→ Task: Using the records below, write out again exactly the lines that begin at the line containing "App ⌄ 20 Enfants ⌄ Prestations ⌄ Statut ⌄" and end at the line containing "02.02.2021 | Julie", and no other lines.

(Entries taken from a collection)

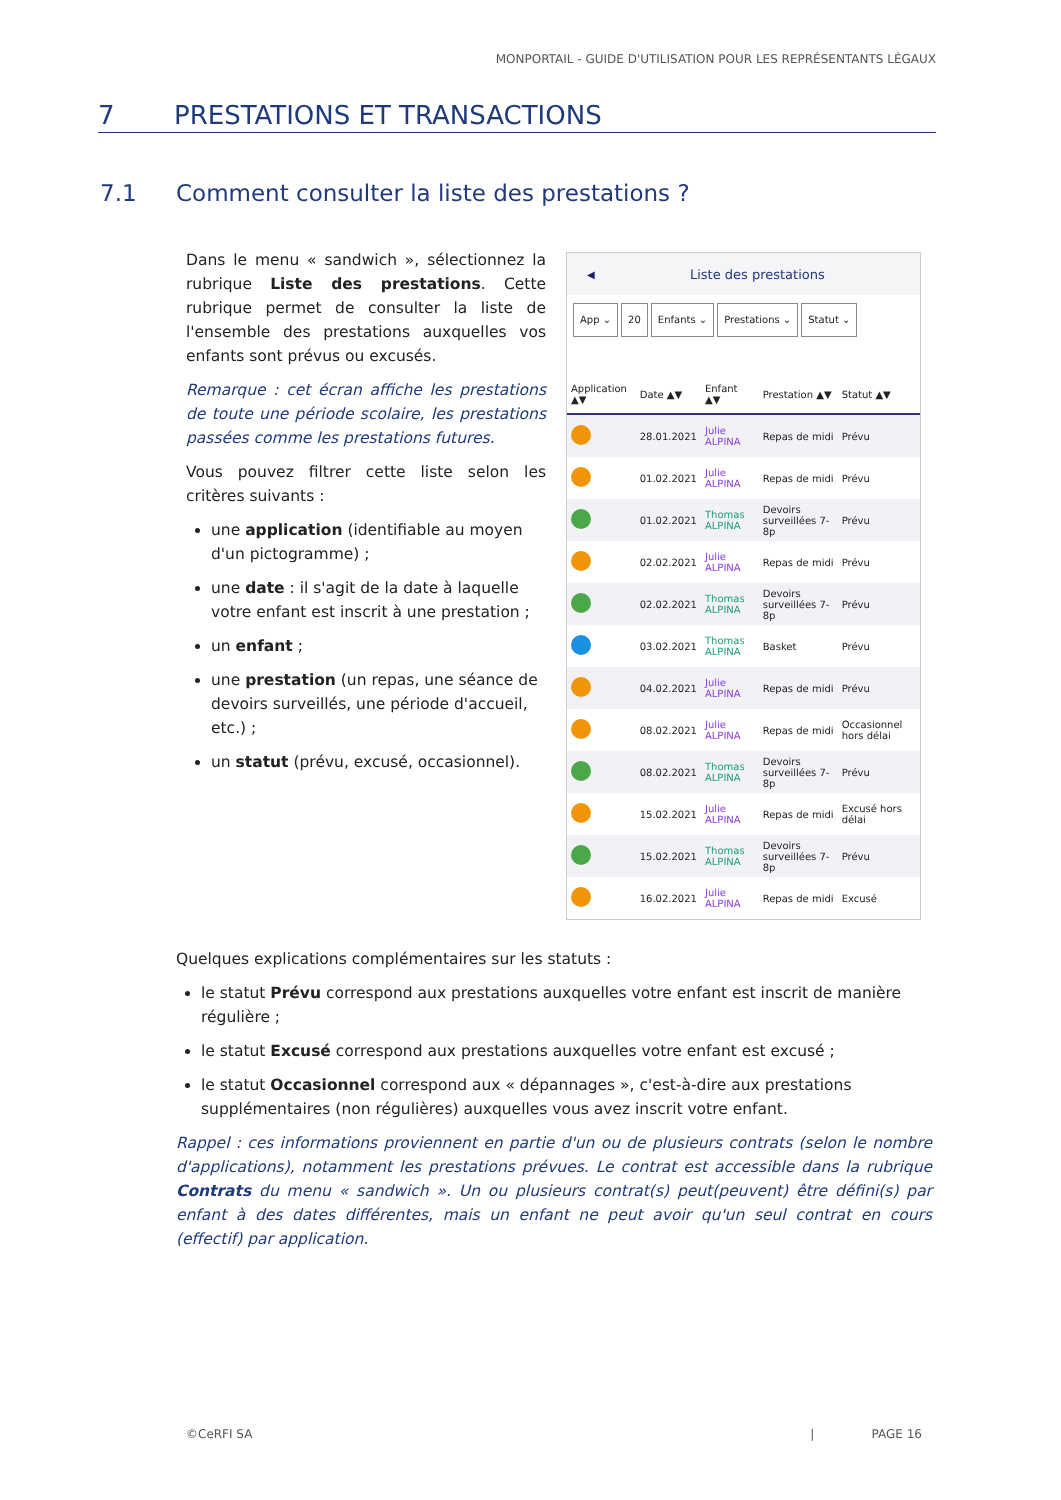MONPORTAIL - GUIDE D'UTILISATION POUR LES REPRÉSENTANTS LÉGAUX
7 PRESTATIONS ET TRANSACTIONS
7.1 Comment consulter la liste des prestations ?
Dans le menu « sandwich », sélectionnez la rubrique Liste des prestations. Cette rubrique permet de consulter la liste de l'ensemble des prestations auxquelles vos enfants sont prévus ou excusés.
Remarque : cet écran affiche les prestations de toute une période scolaire, les prestations passées comme les prestations futures.
Vous pouvez filtrer cette liste selon les critères suivants :
une application (identifiable au moyen d'un pictogramme) ;
une date : il s'agit de la date à laquelle votre enfant est inscrit à une prestation ;
un enfant ;
une prestation (un repas, une séance de devoirs surveillés, une période d'accueil, etc.) ;
un statut (prévu, excusé, occasionnel).
◀ Liste des prestations
App ⌄ 20 Enfants ⌄ Prestations ⌄ Statut ⌄
| Application ▲▼ | Date ▲▼ | Enfant ▲▼ | Prestation ▲▼ | Statut ▲▼ |
| --- | --- | --- | --- | --- |
| | 28.01.2021 | Julie ALPINA | Repas de midi | Prévu |
| | 01.02.2021 | Julie ALPINA | Repas de midi | Prévu |
| | 01.02.2021 | Thomas ALPINA | Devoirs surveillées 7-8p | Prévu |
| | 02.02.2021 | Julie ALPINA | Repas de midi | Prévu |
| | 02.02.2021 | Thomas ALPINA | Devoirs surveillées 7-8p | Prévu |
| | 03.02.2021 | Thomas ALPINA | Basket | Prévu |
| | 04.02.2021 | Julie ALPINA | Repas de midi | Prévu |
| | 08.02.2021 | Julie ALPINA | Repas de midi | Occasionnel hors délai |
| | 08.02.2021 | Thomas ALPINA | Devoirs surveillées 7-8p | Prévu |
| | 15.02.2021 | Julie ALPINA | Repas de midi | Excusé hors délai |
| | 15.02.2021 | Thomas ALPINA | Devoirs surveillées 7-8p | Prévu |
| | 16.02.2021 | Julie ALPINA | Repas de midi | Excusé |
Quelques explications complémentaires sur les statuts :
le statut Prévu correspond aux prestations auxquelles votre enfant est inscrit de manière régulière ;
le statut Excusé correspond aux prestations auxquelles votre enfant est excusé ;
le statut Occasionnel correspond aux « dépannages », c'est-à-dire aux prestations supplémentaires (non régulières) auxquelles vous avez inscrit votre enfant.
Rappel : ces informations proviennent en partie d'un ou de plusieurs contrats (selon le nombre d'applications), notamment les prestations prévues. Le contrat est accessible dans la rubrique Contrats du menu « sandwich ». Un ou plusieurs contrat(s) peut(peuvent) être défini(s) par enfant à des dates différentes, mais un enfant ne peut avoir qu'un seul contrat en cours (effectif) par application.
©CeRFI SA | PAGE 16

→ Answer for this exercise:
App ⌄ 20 Enfants ⌄ Prestations ⌄ Statut ⌄
| Application ▲▼ | Date ▲▼ | Enfant ▲▼ | Prestation ▲▼ | Statut ▲▼ |
| --- | --- | --- | --- | --- |
| | 28.01.2021 | Julie ALPINA | Repas de midi | Prévu |
| | 01.02.2021 | Julie ALPINA | Repas de midi | Prévu |
| | 01.02.2021 | Thomas ALPINA | Devoirs surveillées 7-8p | Prévu |
| | 02.02.2021 | Julie ALPINA | Repas de midi | Prévu |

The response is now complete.